Exercise description
Return the entries below word for word. No picture belongs in the copy.

Records for processing
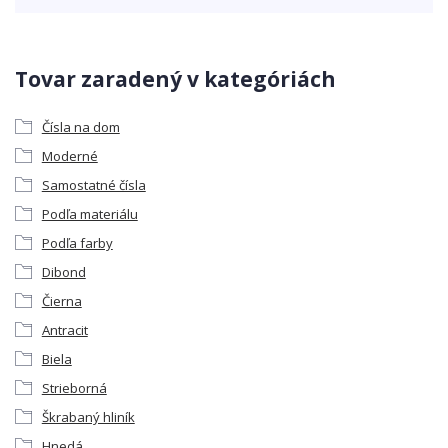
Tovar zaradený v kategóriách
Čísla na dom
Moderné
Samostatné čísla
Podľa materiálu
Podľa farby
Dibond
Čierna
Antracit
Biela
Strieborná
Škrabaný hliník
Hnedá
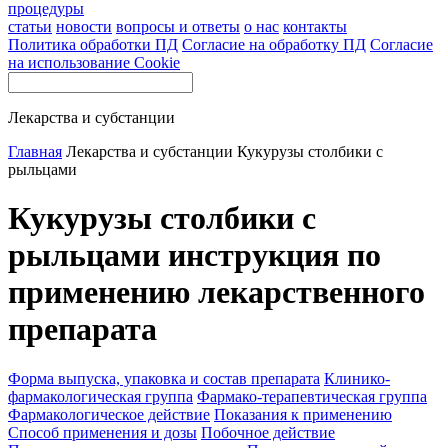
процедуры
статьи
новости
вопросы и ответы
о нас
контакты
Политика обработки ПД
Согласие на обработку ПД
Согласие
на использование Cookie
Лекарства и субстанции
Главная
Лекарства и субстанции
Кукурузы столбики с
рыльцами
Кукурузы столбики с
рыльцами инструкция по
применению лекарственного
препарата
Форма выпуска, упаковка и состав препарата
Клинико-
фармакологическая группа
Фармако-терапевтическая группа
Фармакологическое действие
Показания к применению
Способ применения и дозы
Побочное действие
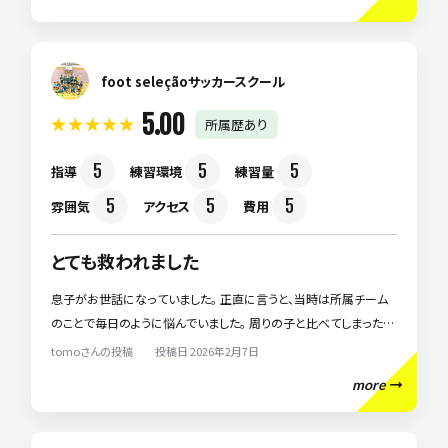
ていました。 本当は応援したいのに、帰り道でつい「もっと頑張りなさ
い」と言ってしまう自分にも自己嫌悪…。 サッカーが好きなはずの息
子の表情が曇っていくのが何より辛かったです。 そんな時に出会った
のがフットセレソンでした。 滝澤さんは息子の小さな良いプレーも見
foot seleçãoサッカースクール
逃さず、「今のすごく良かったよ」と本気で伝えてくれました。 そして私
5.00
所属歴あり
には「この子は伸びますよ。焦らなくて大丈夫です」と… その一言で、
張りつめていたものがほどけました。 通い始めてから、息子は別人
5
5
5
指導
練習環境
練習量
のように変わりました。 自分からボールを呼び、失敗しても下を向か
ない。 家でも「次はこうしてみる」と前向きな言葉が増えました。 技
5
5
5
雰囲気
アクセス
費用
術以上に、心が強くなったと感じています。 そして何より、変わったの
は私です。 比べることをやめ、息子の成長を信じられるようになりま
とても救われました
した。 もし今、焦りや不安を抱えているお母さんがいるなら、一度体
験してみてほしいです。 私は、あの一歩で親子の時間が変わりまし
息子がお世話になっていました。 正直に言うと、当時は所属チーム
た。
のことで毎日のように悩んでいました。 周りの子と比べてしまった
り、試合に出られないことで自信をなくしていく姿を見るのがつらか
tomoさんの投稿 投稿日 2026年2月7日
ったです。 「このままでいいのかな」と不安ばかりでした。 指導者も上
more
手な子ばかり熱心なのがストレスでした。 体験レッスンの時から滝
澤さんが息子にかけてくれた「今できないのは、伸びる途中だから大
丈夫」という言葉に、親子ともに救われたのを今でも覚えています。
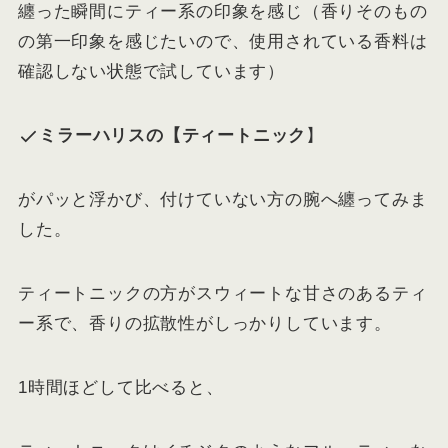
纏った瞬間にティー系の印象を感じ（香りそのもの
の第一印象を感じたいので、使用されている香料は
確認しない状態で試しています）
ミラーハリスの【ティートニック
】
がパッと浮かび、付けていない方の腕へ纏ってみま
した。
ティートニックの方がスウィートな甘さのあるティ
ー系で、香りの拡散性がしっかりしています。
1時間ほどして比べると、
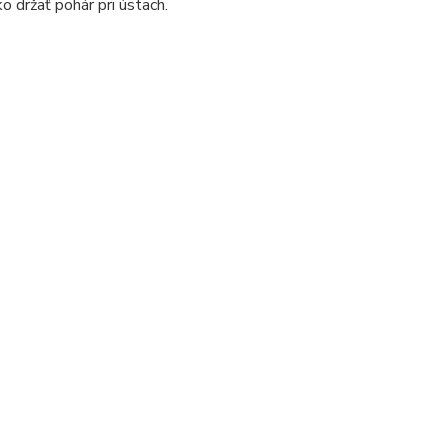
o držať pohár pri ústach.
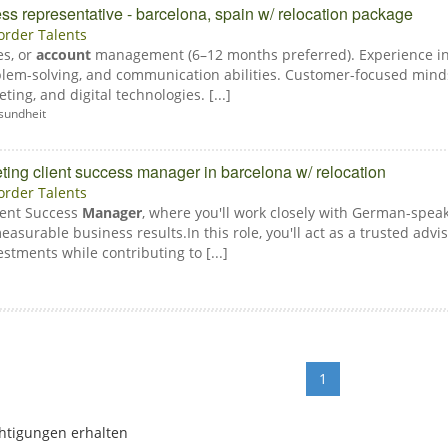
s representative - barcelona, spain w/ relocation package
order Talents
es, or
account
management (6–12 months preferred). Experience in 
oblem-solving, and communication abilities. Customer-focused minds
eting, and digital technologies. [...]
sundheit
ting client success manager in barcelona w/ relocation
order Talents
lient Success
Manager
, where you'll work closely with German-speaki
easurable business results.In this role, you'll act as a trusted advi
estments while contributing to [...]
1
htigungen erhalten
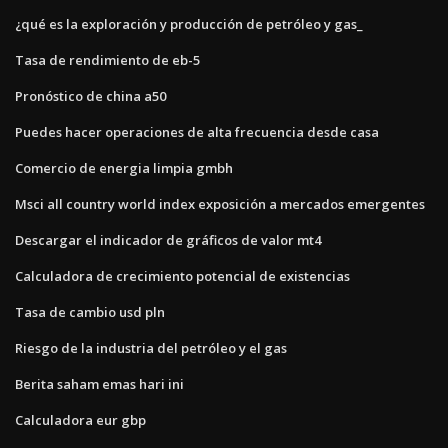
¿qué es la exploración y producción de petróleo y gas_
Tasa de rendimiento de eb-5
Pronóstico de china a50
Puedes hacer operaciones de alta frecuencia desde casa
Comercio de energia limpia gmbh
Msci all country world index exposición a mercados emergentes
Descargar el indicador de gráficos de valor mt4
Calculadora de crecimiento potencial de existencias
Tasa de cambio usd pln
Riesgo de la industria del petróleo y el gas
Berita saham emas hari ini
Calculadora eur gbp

Your solution
Tovar zaradený v kategóriách
Čísla na dom
Moderné
Samostatné čísla
Podľa materiálu
Podľa farby
Dibond
Čierna
Antracit
Biela
Strieborná
Škrabaný hliník
Hnedá
процедуры
статьи
новости
вопросы и ответы
о нас
контакты
Политика обработки ПД
Согласие на обработку ПД
Согласие
на использование Cookie
Лекарства и субстанции
Главная
Лекарства и субстанции
Кукурузы столбики с
рыльцами
Кукурузы столбики с
рыльцами инструкция по
применению лекарственного
препарата
Форма выпуска, упаковка и состав препарата
Клинико-
фармакологическая группа
Фармако-терапевтическая группа
Фармакологическое действие
Показания к применению
Способ применения и дозы
Побочное действие
ていました。 本当は応援したいのに、帰り道でつい「もっと頑張りなさ
い」と言ってしまう自分にも自己嫌悪…。 サッカーが好きなはずの息
子の表情が曇っていくのが何より辛かったです。 そんな時に出会った
のがフットセレソンでした。 滝澤さんは息子の小さな良いプレーも見
foot seleçãoサッカースクール
逃さず、「今のすごく良かったよ」と本気で伝えてくれました。 そして私
5.00
所属歴あり
には「この子は伸びますよ。焦らなくて大丈夫です」と… その一言で、
張りつめていたものがほどけました。 通い始めてから、息子は別人
5
5
5
指導
練習環境
練習量
のように変わりました。 自分からボールを呼び、失敗しても下を向か
ない。 家でも「次はこうしてみる」と前向きな言葉が増えました。 技
5
5
5
雰囲気
アクセス
費用
術以上に、心が強くなったと感じています。 そして何より、変わったの
は私です。 比べることをやめ、息子の成長を信じられるようになりま
とても救われました
した。 もし今、焦りや不安を抱えているお母さんがいるなら、一度体
験してみてほしいです。 私は、あの一歩で親子の時間が変わりまし
息子がお世話になっていました。 正直に言うと、当時は所属チーム
た。
のことで毎日のように悩んでいました。 周りの子と比べてしまった
り、試合に出られないことで自信をなくしていく姿を見るのがつらか
tomoさんの投稿 投稿日 2026年2月7日
ったです。 「このままでいいのかな」と不安ばかりでした。 指導者も上
more
手な子ばかり熱心なのがストレスでした。 体験レッスンの時から滝
澤さんが息子にかけてくれた「今できないのは、伸びる途中だから大
丈夫」という言葉に、親子ともに救われたのを今でも覚えています。
纏った瞬間にティー系の印象を感じ（香りそのもの
の第一印象を感じたいので、使用されている香料は
確認しない状態で試しています）
ミラーハリスの【ティートニック
】
がパッと浮かび、付けていない方の腕へ纏ってみま
した。
ティートニックの方がスウィートな甘さのあるティ
ー系で、香りの拡散性がしっかりしています。
1時間ほどして比べると、
o držať pohár pri ústach.
s representative - barcelona, spain w/ relocation package
order Talents
es, or
account
management (6–12 months preferred). Experience in 
oblem-solving, and communication abilities. Customer-focused minds
eting, and digital technologies. [...]
sundheit
ting client success manager in barcelona w/ relocation
order Talents
lient Success
Manager
, where you'll work closely with German-speaki
easurable business results.In this role, you'll act as a trusted advi
estments while contributing to [...]
1
htigungen erhalten
¿qué es la exploración y producción de petróleo y gas_
Tasa de rendimiento de eb-5
Pronóstico de china a50
Puedes hacer operaciones de alta frecuencia desde casa
Comercio de energia limpia gmbh
Msci all country world index exposición a mercados emergentes
Descargar el indicador de gráficos de valor mt4
Calculadora de crecimiento potencial de existencias
Tasa de cambio usd pln
Riesgo de la industria del petróleo y el gas
Berita saham emas hari ini
Calculadora eur gbp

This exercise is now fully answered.